### Document layout detection data
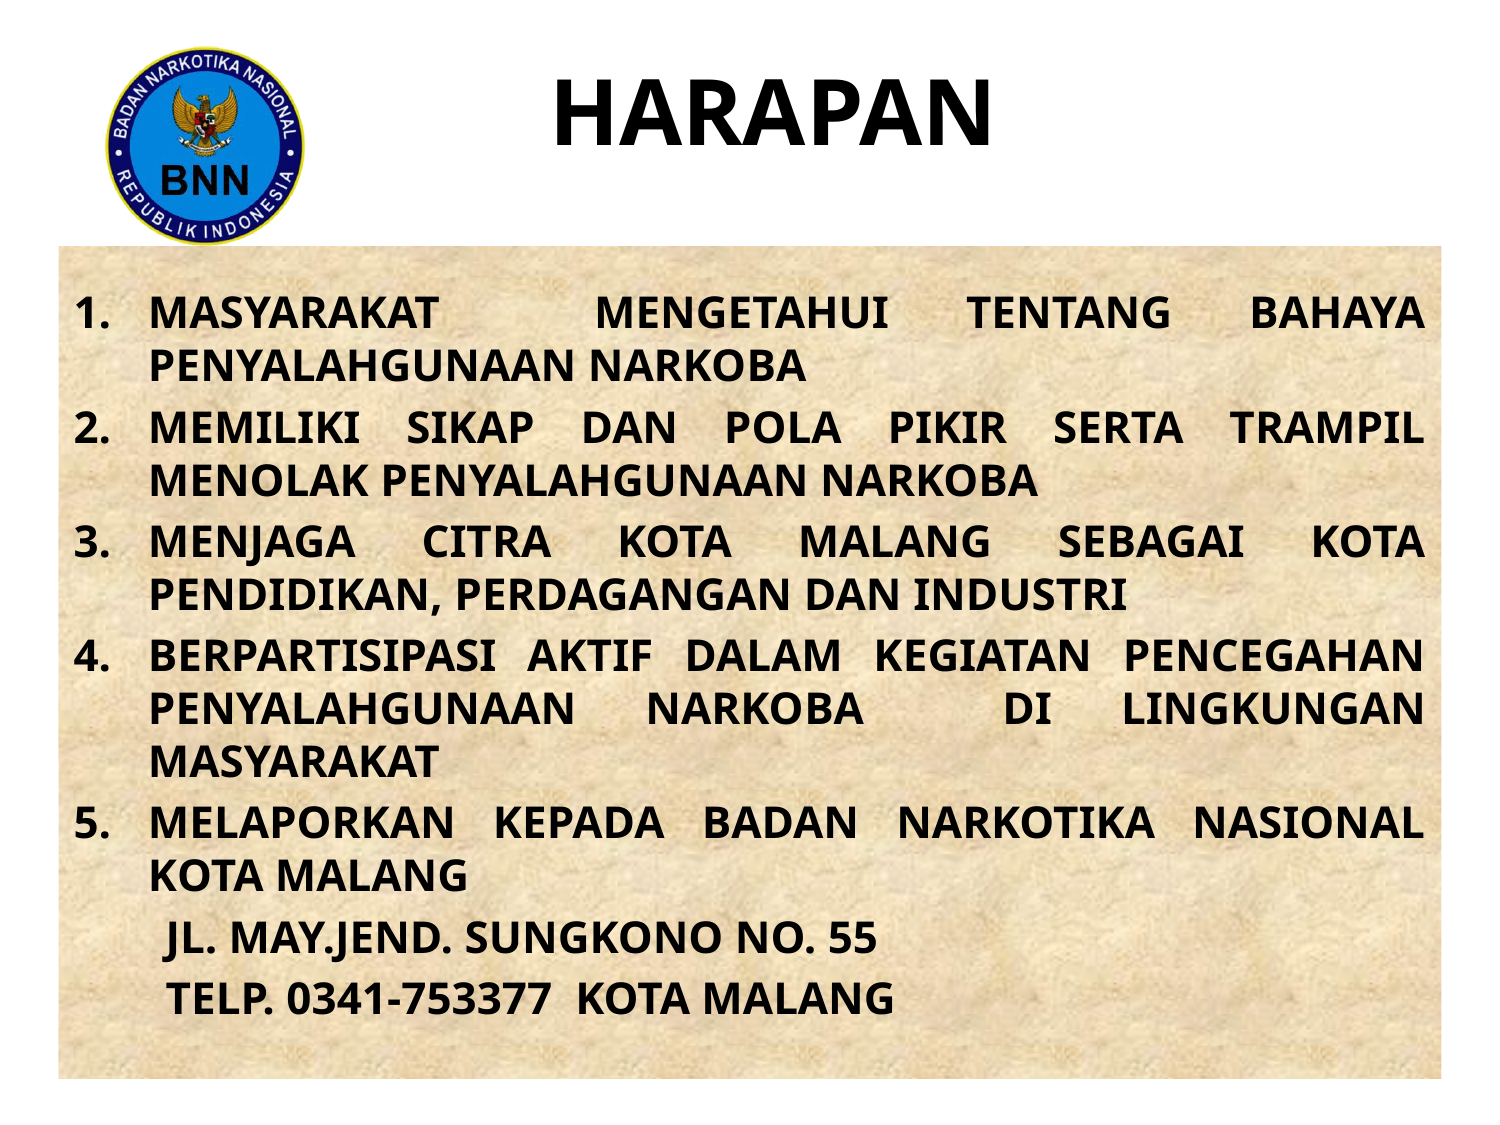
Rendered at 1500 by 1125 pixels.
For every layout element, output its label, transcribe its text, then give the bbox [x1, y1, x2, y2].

picture [105, 46, 305, 247]
text_box HARAPAN [457, 46, 1090, 172]
list MASYARAKAT MENGETAHUI TENTANG BAHAYA PENYALAHGUNAAN NARKOBA MEMILIKI SIKAP DAN POLA PIKIR SERTA TRAMPIL MENOLAK PENYALAHGUNAAN NARKOBA MENJAGA CITRA KOTA MALANG SEBAGAI KOTA PENDIDIKAN, PERDAGANGAN DAN INDUSTRI BERPARTISIPASI AKTIF DALAM KEGIATAN PENCEGAHAN PENYALAHGUNAAN NARKOBA DI LINGKUNGAN MASYARAKAT MELAPORKAN KEPADA BADAN NARKOTIKA NASIONAL KOTA MALANG JL. MAY.JEND. SUNGKONO NO. 55 TELP. 0341-753377 KOTA MALANG [58, 245, 1442, 1079]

### EXERCISE DETAILS
Reproduce each entry exactly as given; no pictures, please.

### TASK SOLUTION
Rendered at 1500 by 1125 pixels.
For every layout element, output its label, transcribe its text, then give the bbox [x1, y1, x2, y2].

picture [105, 46, 305, 247]
text_box HARAPAN [457, 46, 1090, 172]
list MASYARAKAT MENGETAHUI TENTANG BAHAYA PENYALAHGUNAAN NARKOBA MEMILIKI SIKAP DAN POLA PIKIR SERTA TRAMPIL MENOLAK PENYALAHGUNAAN NARKOBA MENJAGA CITRA KOTA MALANG SEBAGAI KOTA PENDIDIKAN, PERDAGANGAN DAN INDUSTRI BERPARTISIPASI AKTIF DALAM KEGIATAN PENCEGAHAN PENYALAHGUNAAN NARKOBA DI LINGKUNGAN MASYARAKAT MELAPORKAN KEPADA BADAN NARKOTIKA NASIONAL KOTA MALANG JL. MAY.JEND. SUNGKONO NO. 55 TELP. 0341-753377 KOTA MALANG [58, 245, 1442, 1079]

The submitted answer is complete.